I joists with osb cores? They would swell a lot. And I joists usually are used for longer spans. Maybe the floor is actually sinking due to the weight of saturated mudbed+tile


----------



## GO Remodeling (Apr 5, 2005)

My money is on the weight of the saturated mudbed,tile and cabinets with granite tops causing the I joists to bend, shearing the tile off the mudbed.
I wouldn't remove anything until they approve the removal. You might need your own engineering study.


----------



## GO Remodeling (Apr 5, 2005)

Engineered Wood Products Exposed to Flooding . 4/2012 - Structure Magazine.

Check it out or Google search topic.


----------



## buletbob (Mar 16, 2008)

Splinter said:


> Where is the home? With $90K in kitchen cabinetry, I'll assume it's an expensive home... Why such a long wait to get it repaired?


 Location=The House is located in the village of Babylon, 

Expensive Home= high end area on the water. there spending over 1million on a home then knocking them down to build bigger. 

Why SO long to start.= we are going back and forth with the insurance company, and there engineer who they brought up from GA. and is back down there now. there phone calls and Text messages are very slow to respond back.

The kitchen floor is the only item left to repair, until the home owner pointed out most of the inside corners of the drywall on the outside walls have the spackle tape buckleing up at the ceiling line, and some corner beads are starting to show signs of poping at the floor line.
I will post pictures. later this evening..


----------



## buletbob (Mar 16, 2008)

olzo55 said:


> My money is on the weight of the saturated mudbed,tile and cabinets with granite tops causing the I joists to bend, sheering the tile off the mudbed.
> I wouldn't remove anything until they approve the removal. You might need your own engineering study.


That is what I have come to decide. I was in the crawl space with a laser level and shot all girders and outside walls and found 1 pile cap down 1/2" and a few of the I joists are compressed at the ends. plus the center span of the joist has deflected down in some areas as much as 3/4" on a 16' span. 
I tried googling your link on structure magazine and came up empty. will try again later. thanks.


----------



## GO Remodeling (Apr 5, 2005)

* **Instruction a**
In the forum thread about the damaged kitchen floor, how far had the center span of the joists deflected in some areas?

* **Data**
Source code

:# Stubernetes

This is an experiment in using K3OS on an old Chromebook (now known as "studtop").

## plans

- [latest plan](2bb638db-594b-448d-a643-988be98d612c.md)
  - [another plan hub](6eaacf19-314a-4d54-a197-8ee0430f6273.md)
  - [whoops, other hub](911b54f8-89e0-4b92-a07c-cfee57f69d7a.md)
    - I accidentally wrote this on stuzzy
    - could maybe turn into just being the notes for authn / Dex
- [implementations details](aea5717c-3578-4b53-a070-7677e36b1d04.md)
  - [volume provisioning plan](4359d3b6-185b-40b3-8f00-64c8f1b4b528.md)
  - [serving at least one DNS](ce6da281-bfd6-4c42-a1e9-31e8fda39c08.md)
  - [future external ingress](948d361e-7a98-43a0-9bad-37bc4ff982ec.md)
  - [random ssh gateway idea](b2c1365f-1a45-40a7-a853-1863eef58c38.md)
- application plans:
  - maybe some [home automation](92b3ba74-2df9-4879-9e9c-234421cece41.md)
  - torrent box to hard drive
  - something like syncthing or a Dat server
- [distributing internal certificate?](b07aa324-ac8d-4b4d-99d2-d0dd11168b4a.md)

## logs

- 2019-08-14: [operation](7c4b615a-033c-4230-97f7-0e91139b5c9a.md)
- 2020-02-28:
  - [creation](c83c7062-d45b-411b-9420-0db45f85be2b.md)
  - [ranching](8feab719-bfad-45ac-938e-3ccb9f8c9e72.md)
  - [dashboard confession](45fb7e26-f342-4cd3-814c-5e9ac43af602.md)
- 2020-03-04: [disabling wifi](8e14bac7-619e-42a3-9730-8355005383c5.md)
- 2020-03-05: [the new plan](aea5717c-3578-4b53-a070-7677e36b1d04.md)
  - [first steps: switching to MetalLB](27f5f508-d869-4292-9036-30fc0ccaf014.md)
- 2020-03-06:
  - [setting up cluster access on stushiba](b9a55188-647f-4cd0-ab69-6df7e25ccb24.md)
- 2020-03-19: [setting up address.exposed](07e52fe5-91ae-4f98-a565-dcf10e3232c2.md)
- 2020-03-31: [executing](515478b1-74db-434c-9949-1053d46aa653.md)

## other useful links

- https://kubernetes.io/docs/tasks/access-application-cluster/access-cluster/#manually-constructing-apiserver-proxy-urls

* **Instruction b**
Reproduce the lines of the records starting at the line that contains "## other useful links" and ending at the last line of the records.

* **Task result a**
In some areas the center span had deflected down as much as 3/4" on a 16' span.

* **Task result b**
## other useful links

- https://kubernetes.io/docs/tasks/access-application-cluster/access-cluster/#manually-constructing-apiserver-proxy-urls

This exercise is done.